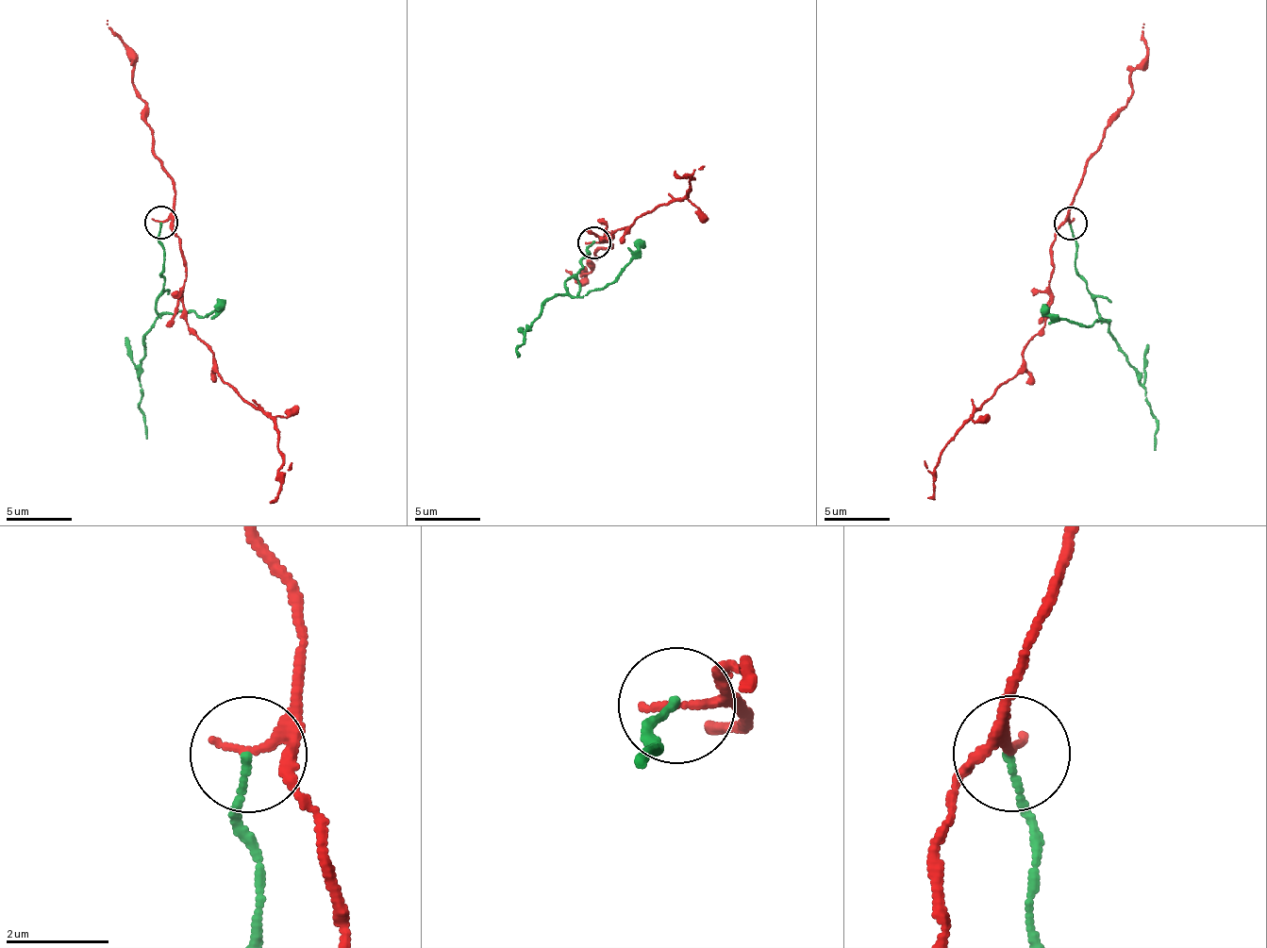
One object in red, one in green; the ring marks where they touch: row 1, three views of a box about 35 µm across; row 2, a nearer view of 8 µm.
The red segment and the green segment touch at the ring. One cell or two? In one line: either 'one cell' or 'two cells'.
two cells

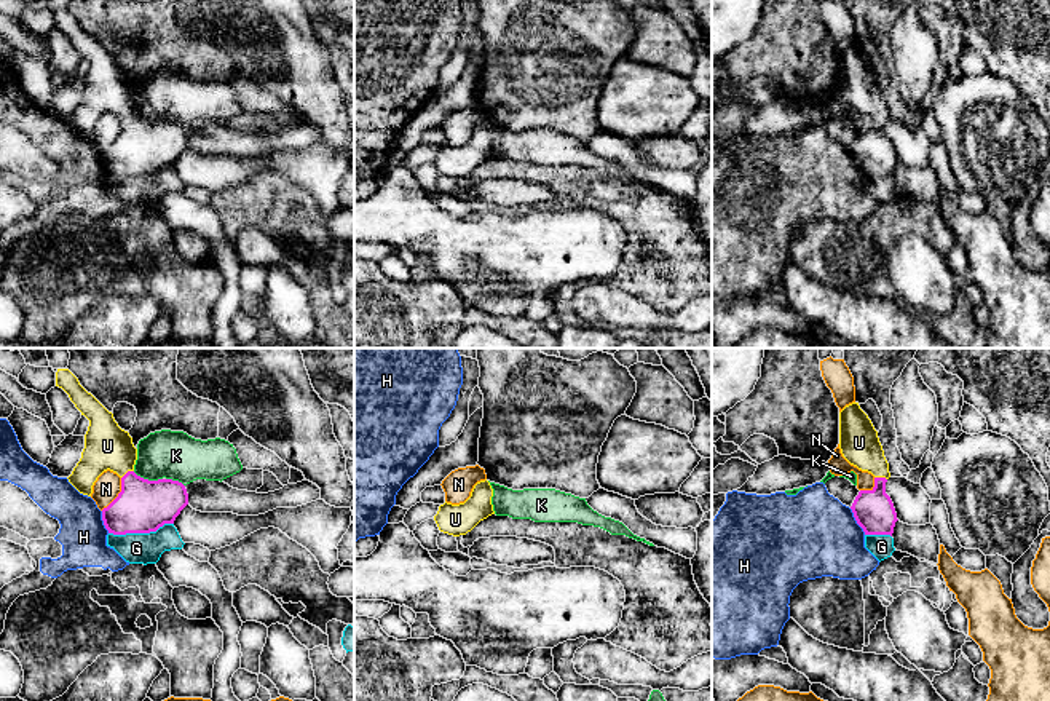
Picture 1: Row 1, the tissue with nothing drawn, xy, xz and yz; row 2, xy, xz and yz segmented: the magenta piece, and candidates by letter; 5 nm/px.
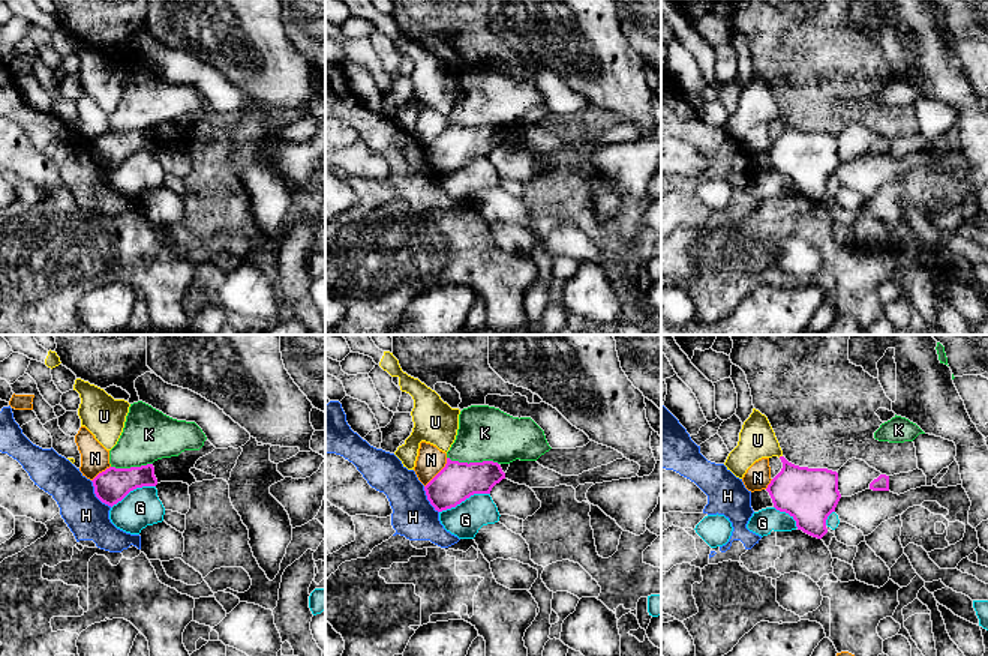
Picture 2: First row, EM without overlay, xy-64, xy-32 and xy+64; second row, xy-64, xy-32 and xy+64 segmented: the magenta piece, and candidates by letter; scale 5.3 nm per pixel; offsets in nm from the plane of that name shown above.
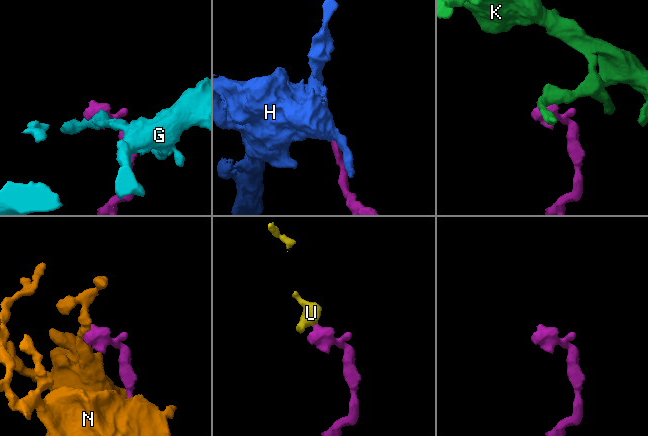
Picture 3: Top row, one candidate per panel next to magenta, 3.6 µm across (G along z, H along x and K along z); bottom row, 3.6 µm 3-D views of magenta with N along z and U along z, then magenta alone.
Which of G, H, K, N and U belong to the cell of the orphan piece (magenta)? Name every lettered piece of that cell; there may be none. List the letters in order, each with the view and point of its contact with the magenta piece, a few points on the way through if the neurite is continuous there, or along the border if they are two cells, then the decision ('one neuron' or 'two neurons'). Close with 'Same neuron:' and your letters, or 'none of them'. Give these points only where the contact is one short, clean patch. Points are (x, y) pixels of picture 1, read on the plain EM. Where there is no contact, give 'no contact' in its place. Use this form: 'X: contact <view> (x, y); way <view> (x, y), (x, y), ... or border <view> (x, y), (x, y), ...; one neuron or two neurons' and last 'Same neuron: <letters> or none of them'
G: contact xy (141, 174); two neurons
H: contact yz (856, 162); border yz (849, 150), (865, 176); two neurons
K: contact xy (147, 122); border xy (133, 114), (149, 122), (161, 122); two neurons
N: contact xy (118, 138); border xy (122, 120), (122, 133), (101, 152); two neurons
U: contact xy (126, 115); way xy (142, 149), (126, 115), (122, 102), (107, 88); one neuron
Same neuron: U

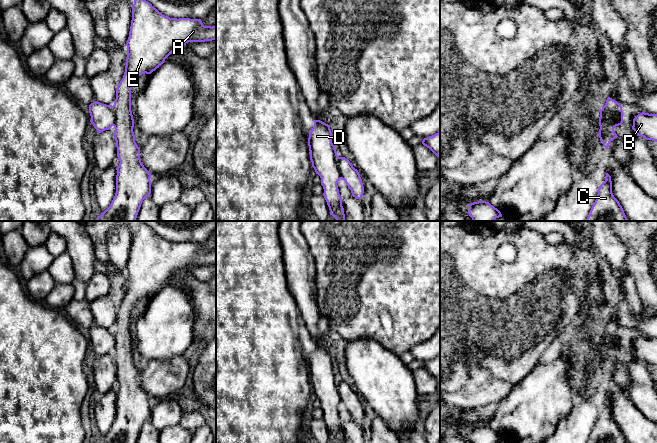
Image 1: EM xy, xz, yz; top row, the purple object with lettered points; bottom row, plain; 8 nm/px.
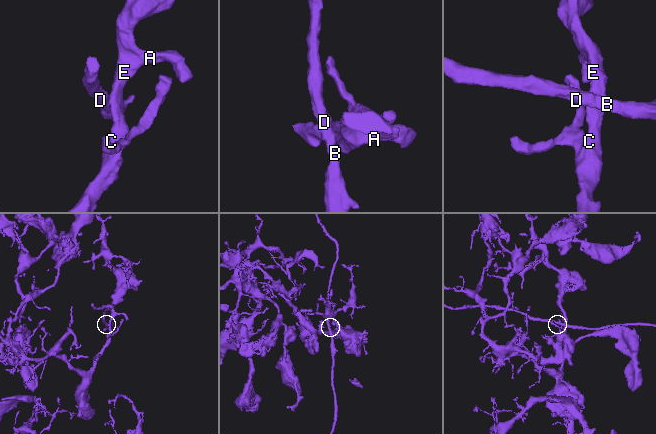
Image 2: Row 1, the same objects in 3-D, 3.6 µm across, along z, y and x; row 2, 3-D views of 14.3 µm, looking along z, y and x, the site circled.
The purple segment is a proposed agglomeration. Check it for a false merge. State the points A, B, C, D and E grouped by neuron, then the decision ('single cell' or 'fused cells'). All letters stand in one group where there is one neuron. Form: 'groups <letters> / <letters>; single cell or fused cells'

== Work to complete ==
The expected output is an exact copy of the lines from the top of the data above through the line containing "Picture 3: Top", both included, with every picture omitted.

== Response for this exercise ==
One object in red, one in green; the ring marks where they touch: row 1, three views of a box about 35 µm across; row 2, a nearer view of 8 µm.
The red segment and the green segment touch at the ring. One cell or two? In one line: either 'one cell' or 'two cells'.
two cells

Picture 1: Row 1, the tissue with nothing drawn, xy, xz and yz; row 2, xy, xz and yz segmented: the magenta piece, and candidates by letter; 5 nm/px.
Picture 2: First row, EM without overlay, xy-64, xy-32 and xy+64; second row, xy-64, xy-32 and xy+64 segmented: the magenta piece, and candidates by letter; scale 5.3 nm per pixel; offsets in nm from the plane of that name shown above.
Picture 3: Top row, one candidate per panel next to magenta, 3.6 µm across (G along z, H along x and K along z); bottom row, 3.6 µm 3-D views of magenta with N along z and U along z, then magenta alone.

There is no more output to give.